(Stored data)
☆ ☆ ☆ ☆ ☆ ☆ ☆

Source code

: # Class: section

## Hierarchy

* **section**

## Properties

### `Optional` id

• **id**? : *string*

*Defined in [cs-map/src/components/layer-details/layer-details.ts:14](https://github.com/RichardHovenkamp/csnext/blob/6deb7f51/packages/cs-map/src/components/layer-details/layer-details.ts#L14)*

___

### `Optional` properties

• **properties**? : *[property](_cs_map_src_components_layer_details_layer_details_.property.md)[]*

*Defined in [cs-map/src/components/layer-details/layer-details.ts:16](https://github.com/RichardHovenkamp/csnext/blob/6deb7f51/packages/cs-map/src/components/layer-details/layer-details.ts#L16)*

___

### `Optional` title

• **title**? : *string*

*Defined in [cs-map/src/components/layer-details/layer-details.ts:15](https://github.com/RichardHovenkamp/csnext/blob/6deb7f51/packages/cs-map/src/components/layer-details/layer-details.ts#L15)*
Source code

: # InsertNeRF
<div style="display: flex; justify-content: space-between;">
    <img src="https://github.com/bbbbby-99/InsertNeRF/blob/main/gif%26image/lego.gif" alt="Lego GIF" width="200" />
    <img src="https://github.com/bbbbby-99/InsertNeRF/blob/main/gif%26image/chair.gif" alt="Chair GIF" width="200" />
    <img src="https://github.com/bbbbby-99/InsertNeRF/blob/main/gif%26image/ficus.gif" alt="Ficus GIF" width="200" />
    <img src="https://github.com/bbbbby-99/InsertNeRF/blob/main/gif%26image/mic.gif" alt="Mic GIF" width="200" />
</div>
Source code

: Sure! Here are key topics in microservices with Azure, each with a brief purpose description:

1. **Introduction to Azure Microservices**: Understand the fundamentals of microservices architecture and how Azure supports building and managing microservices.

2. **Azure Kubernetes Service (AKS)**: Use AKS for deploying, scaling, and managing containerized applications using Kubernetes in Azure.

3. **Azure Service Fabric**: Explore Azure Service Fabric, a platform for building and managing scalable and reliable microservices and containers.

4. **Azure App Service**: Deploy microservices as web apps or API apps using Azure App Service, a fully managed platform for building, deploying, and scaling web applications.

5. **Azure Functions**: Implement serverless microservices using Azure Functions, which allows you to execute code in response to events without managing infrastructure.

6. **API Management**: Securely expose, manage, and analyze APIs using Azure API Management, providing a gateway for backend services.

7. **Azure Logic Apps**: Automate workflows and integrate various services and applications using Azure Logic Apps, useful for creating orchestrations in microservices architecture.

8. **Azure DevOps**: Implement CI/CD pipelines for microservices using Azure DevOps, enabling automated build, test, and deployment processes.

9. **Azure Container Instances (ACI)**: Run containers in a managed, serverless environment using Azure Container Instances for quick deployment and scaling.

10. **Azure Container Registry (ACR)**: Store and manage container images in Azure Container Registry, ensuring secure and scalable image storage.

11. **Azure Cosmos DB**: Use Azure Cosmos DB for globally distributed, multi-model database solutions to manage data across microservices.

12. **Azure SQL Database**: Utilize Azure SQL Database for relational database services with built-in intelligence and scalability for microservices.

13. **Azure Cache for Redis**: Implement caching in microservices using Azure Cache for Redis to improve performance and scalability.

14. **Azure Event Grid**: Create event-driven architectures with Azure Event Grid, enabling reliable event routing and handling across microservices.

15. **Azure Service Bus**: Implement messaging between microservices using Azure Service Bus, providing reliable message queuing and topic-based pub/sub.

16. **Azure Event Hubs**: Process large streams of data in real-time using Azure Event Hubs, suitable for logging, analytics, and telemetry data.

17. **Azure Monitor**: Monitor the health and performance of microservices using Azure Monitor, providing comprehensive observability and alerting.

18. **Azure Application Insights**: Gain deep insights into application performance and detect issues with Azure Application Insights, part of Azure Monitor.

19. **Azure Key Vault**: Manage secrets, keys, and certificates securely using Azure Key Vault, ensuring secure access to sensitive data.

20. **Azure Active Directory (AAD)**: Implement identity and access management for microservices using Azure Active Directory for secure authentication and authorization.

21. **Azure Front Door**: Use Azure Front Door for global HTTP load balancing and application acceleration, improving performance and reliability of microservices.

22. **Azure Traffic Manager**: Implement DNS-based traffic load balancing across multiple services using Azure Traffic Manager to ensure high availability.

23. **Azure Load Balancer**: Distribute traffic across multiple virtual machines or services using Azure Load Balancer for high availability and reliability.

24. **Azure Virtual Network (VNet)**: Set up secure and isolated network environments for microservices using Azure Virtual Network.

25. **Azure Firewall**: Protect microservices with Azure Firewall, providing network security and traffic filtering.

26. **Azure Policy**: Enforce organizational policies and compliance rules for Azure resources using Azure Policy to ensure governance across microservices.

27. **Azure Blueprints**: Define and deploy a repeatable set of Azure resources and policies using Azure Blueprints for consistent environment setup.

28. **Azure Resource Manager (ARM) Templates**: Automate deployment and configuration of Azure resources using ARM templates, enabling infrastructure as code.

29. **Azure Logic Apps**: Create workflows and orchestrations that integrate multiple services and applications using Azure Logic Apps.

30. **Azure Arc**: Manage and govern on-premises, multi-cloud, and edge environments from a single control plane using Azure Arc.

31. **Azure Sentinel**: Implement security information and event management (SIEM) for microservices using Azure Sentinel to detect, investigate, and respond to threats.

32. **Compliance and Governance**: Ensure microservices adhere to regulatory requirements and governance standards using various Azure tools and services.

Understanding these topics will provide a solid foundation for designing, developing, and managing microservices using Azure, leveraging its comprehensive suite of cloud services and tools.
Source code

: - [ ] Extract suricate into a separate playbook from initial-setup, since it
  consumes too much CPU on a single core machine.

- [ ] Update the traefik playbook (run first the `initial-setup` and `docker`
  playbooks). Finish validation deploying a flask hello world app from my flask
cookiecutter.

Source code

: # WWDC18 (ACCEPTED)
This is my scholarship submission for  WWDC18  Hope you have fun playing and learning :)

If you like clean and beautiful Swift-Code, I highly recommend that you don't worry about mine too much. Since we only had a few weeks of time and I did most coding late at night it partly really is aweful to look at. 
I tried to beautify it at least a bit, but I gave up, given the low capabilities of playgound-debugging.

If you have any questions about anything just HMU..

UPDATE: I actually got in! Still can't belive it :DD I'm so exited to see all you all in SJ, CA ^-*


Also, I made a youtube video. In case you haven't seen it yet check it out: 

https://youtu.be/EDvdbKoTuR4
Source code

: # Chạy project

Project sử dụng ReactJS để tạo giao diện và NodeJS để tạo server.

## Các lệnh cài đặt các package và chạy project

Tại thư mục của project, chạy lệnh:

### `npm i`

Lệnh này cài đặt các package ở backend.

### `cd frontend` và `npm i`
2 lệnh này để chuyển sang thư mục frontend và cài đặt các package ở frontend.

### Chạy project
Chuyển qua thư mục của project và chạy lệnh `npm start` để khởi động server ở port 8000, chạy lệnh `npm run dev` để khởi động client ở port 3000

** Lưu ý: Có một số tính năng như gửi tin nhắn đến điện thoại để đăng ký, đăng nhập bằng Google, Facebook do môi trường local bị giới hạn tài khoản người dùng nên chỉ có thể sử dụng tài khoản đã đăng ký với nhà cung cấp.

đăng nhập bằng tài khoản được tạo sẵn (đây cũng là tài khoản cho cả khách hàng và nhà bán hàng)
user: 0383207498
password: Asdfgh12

☆ ☆ ☆ ☆ ☆ ☆ ☆

Retype all of the data above character for character, without changing anything.

TASK SOLUTION:
Source code

: # Class: section

## Hierarchy

* **section**

## Properties

### `Optional` id

• **id**? : *string*

*Defined in [cs-map/src/components/layer-details/layer-details.ts:14](https://github.com/RichardHovenkamp/csnext/blob/6deb7f51/packages/cs-map/src/components/layer-details/layer-details.ts#L14)*

___

### `Optional` properties

• **properties**? : *[property](_cs_map_src_components_layer_details_layer_details_.property.md)[]*

*Defined in [cs-map/src/components/layer-details/layer-details.ts:16](https://github.com/RichardHovenkamp/csnext/blob/6deb7f51/packages/cs-map/src/components/layer-details/layer-details.ts#L16)*

___

### `Optional` title

• **title**? : *string*

*Defined in [cs-map/src/components/layer-details/layer-details.ts:15](https://github.com/RichardHovenkamp/csnext/blob/6deb7f51/packages/cs-map/src/components/layer-details/layer-details.ts#L15)*
Source code

: # InsertNeRF
<div style="display: flex; justify-content: space-between;">
    <img src="https://github.com/bbbbby-99/InsertNeRF/blob/main/gif%26image/lego.gif" alt="Lego GIF" width="200" />
    <img src="https://github.com/bbbbby-99/InsertNeRF/blob/main/gif%26image/chair.gif" alt="Chair GIF" width="200" />
    <img src="https://github.com/bbbbby-99/InsertNeRF/blob/main/gif%26image/ficus.gif" alt="Ficus GIF" width="200" />
    <img src="https://github.com/bbbbby-99/InsertNeRF/blob/main/gif%26image/mic.gif" alt="Mic GIF" width="200" />
</div>
Source code

: Sure! Here are key topics in microservices with Azure, each with a brief purpose description:

1. **Introduction to Azure Microservices**: Understand the fundamentals of microservices architecture and how Azure supports building and managing microservices.

2. **Azure Kubernetes Service (AKS)**: Use AKS for deploying, scaling, and managing containerized applications using Kubernetes in Azure.

3. **Azure Service Fabric**: Explore Azure Service Fabric, a platform for building and managing scalable and reliable microservices and containers.

4. **Azure App Service**: Deploy microservices as web apps or API apps using Azure App Service, a fully managed platform for building, deploying, and scaling web applications.

5. **Azure Functions**: Implement serverless microservices using Azure Functions, which allows you to execute code in response to events without managing infrastructure.

6. **API Management**: Securely expose, manage, and analyze APIs using Azure API Management, providing a gateway for backend services.

7. **Azure Logic Apps**: Automate workflows and integrate various services and applications using Azure Logic Apps, useful for creating orchestrations in microservices architecture.

8. **Azure DevOps**: Implement CI/CD pipelines for microservices using Azure DevOps, enabling automated build, test, and deployment processes.

9. **Azure Container Instances (ACI)**: Run containers in a managed, serverless environment using Azure Container Instances for quick deployment and scaling.

10. **Azure Container Registry (ACR)**: Store and manage container images in Azure Container Registry, ensuring secure and scalable image storage.

11. **Azure Cosmos DB**: Use Azure Cosmos DB for globally distributed, multi-model database solutions to manage data across microservices.

12. **Azure SQL Database**: Utilize Azure SQL Database for relational database services with built-in intelligence and scalability for microservices.

13. **Azure Cache for Redis**: Implement caching in microservices using Azure Cache for Redis to improve performance and scalability.

14. **Azure Event Grid**: Create event-driven architectures with Azure Event Grid, enabling reliable event routing and handling across microservices.

15. **Azure Service Bus**: Implement messaging between microservices using Azure Service Bus, providing reliable message queuing and topic-based pub/sub.

16. **Azure Event Hubs**: Process large streams of data in real-time using Azure Event Hubs, suitable for logging, analytics, and telemetry data.

17. **Azure Monitor**: Monitor the health and performance of microservices using Azure Monitor, providing comprehensive observability and alerting.

18. **Azure Application Insights**: Gain deep insights into application performance and detect issues with Azure Application Insights, part of Azure Monitor.

19. **Azure Key Vault**: Manage secrets, keys, and certificates securely using Azure Key Vault, ensuring secure access to sensitive data.

20. **Azure Active Directory (AAD)**: Implement identity and access management for microservices using Azure Active Directory for secure authentication and authorization.

21. **Azure Front Door**: Use Azure Front Door for global HTTP load balancing and application acceleration, improving performance and reliability of microservices.

22. **Azure Traffic Manager**: Implement DNS-based traffic load balancing across multiple services using Azure Traffic Manager to ensure high availability.

23. **Azure Load Balancer**: Distribute traffic across multiple virtual machines or services using Azure Load Balancer for high availability and reliability.

24. **Azure Virtual Network (VNet)**: Set up secure and isolated network environments for microservices using Azure Virtual Network.

25. **Azure Firewall**: Protect microservices with Azure Firewall, providing network security and traffic filtering.

26. **Azure Policy**: Enforce organizational policies and compliance rules for Azure resources using Azure Policy to ensure governance across microservices.

27. **Azure Blueprints**: Define and deploy a repeatable set of Azure resources and policies using Azure Blueprints for consistent environment setup.

28. **Azure Resource Manager (ARM) Templates**: Automate deployment and configuration of Azure resources using ARM templates, enabling infrastructure as code.

29. **Azure Logic Apps**: Create workflows and orchestrations that integrate multiple services and applications using Azure Logic Apps.

30. **Azure Arc**: Manage and govern on-premises, multi-cloud, and edge environments from a single control plane using Azure Arc.

31. **Azure Sentinel**: Implement security information and event management (SIEM) for microservices using Azure Sentinel to detect, investigate, and respond to threats.

32. **Compliance and Governance**: Ensure microservices adhere to regulatory requirements and governance standards using various Azure tools and services.

Understanding these topics will provide a solid foundation for designing, developing, and managing microservices using Azure, leveraging its comprehensive suite of cloud services and tools.
Source code

: - [ ] Extract suricate into a separate playbook from initial-setup, since it
  consumes too much CPU on a single core machine.

- [ ] Update the traefik playbook (run first the `initial-setup` and `docker`
  playbooks). Finish validation deploying a flask hello world app from my flask
cookiecutter.

Source code

: # WWDC18 (ACCEPTED)
This is my scholarship submission for  WWDC18  Hope you have fun playing and learning :)

If you like clean and beautiful Swift-Code, I highly recommend that you don't worry about mine too much. Since we only had a few weeks of time and I did most coding late at night it partly really is aweful to look at. 
I tried to beautify it at least a bit, but I gave up, given the low capabilities of playgound-debugging.

If you have any questions about anything just HMU..

UPDATE: I actually got in! Still can't belive it :DD I'm so exited to see all you all in SJ, CA ^-*


Also, I made a youtube video. In case you haven't seen it yet check it out: 

https://youtu.be/EDvdbKoTuR4
Source code

: # Chạy project

Project sử dụng ReactJS để tạo giao diện và NodeJS để tạo server.

## Các lệnh cài đặt các package và chạy project

Tại thư mục của project, chạy lệnh:

### `npm i`

Lệnh này cài đặt các package ở backend.

### `cd frontend` và `npm i`
2 lệnh này để chuyển sang thư mục frontend và cài đặt các package ở frontend.

### Chạy project
Chuyển qua thư mục của project và chạy lệnh `npm start` để khởi động server ở port 8000, chạy lệnh `npm run dev` để khởi động client ở port 3000

** Lưu ý: Có một số tính năng như gửi tin nhắn đến điện thoại để đăng ký, đăng nhập bằng Google, Facebook do môi trường local bị giới hạn tài khoản người dùng nên chỉ có thể sử dụng tài khoản đã đăng ký với nhà cung cấp.

đăng nhập bằng tài khoản được tạo sẵn (đây cũng là tài khoản cho cả khách hàng và nhà bán hàng)
user: 0383207498
password: Asdfgh12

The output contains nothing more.